It's time for techies to apply talents to real world

At a turbulent moment in the online media business, the fate of Yahoo and buzzed-about CEO Marissa Mayer offers cautionary tales for policymakers and the public.
Mayer, who has been the boss since 2012, is to step down when Yahoo closes its sale to Verizon, it was announced last week. Like the industry consolidation now folding one company into another, the meritocratic hoopla undiminished amid Mayer's departure suggests too much hype still surrounds attitude and algorithms in tech-at the expense of concrete ideas applied to the physical world we live in.
Yet the glamor of new media endures-for now.

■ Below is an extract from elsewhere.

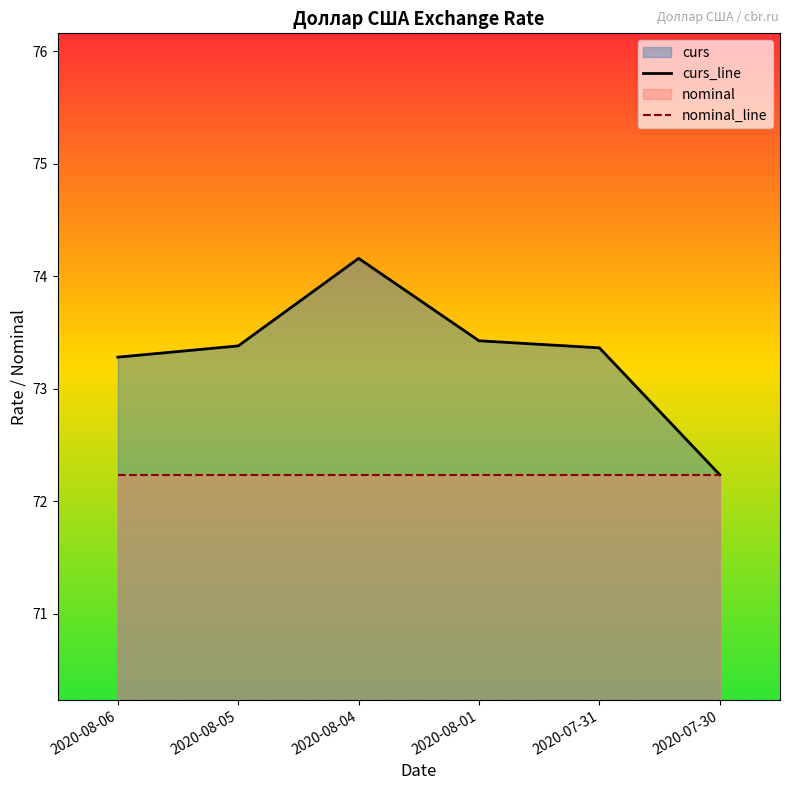

Which label corresponds to the largest value in the chart?

2020-08-04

While Mayer has pointedly placed work above self-promotion and the can-do corporate progressivism that defines much of Silicon Valley culture, industry peers such as Facebook COO Sheryl Sandberg have actively fueled the impression that tech titans, and those aspiring to share their power, can and should have it all.

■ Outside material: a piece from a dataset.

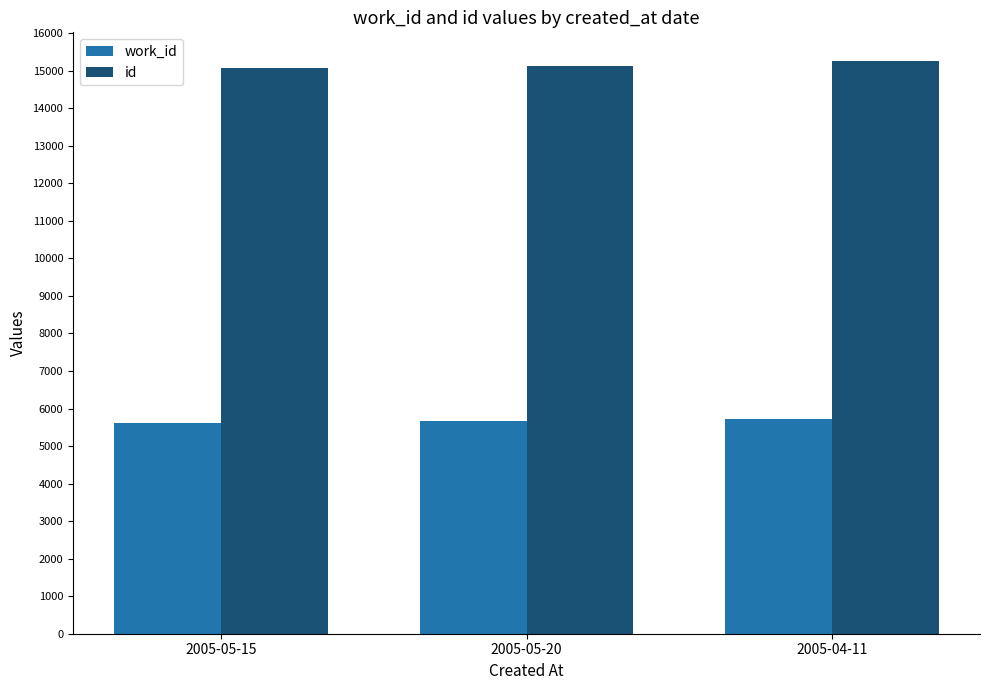

Is the value of id at 2005-05-15 greater than the value of work_id at 2005-04-11?

Yes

Their "inclusive" elite culture shrugs off losses like Yahoo's, doing little to assuage concerns that data is unsafe from the kind of hacking that caused Verizon to seek a $1 billion discount on the sale price (before agreeing to a $350 million price cut).
By the lights of some of Silicon Valley's most glamorous moguls, it's almost as if success is just a matter of killer self-esteem and the skill set to match. No way they'll let their glow be dimmed by the deep structural problems plaguing new media, much of social media included.
Mayer, who faces a $23 million payout for her labors, will surely land on her feet. But if she remains in the new media business, where will she go?
Even relatively fresh faces in powerhouse media, like Megyn Kelly, set their sights on becoming the next Oprah. That's a striking sign of just how little innovation there has been in their industry despite all the disruption. The sheer talent produced in Silicon Valley needs better and fresher outlets than that.
To find them, it's time techies looked past screens big and small, back to the real world, where infrastructure is stagnating and people are struggling.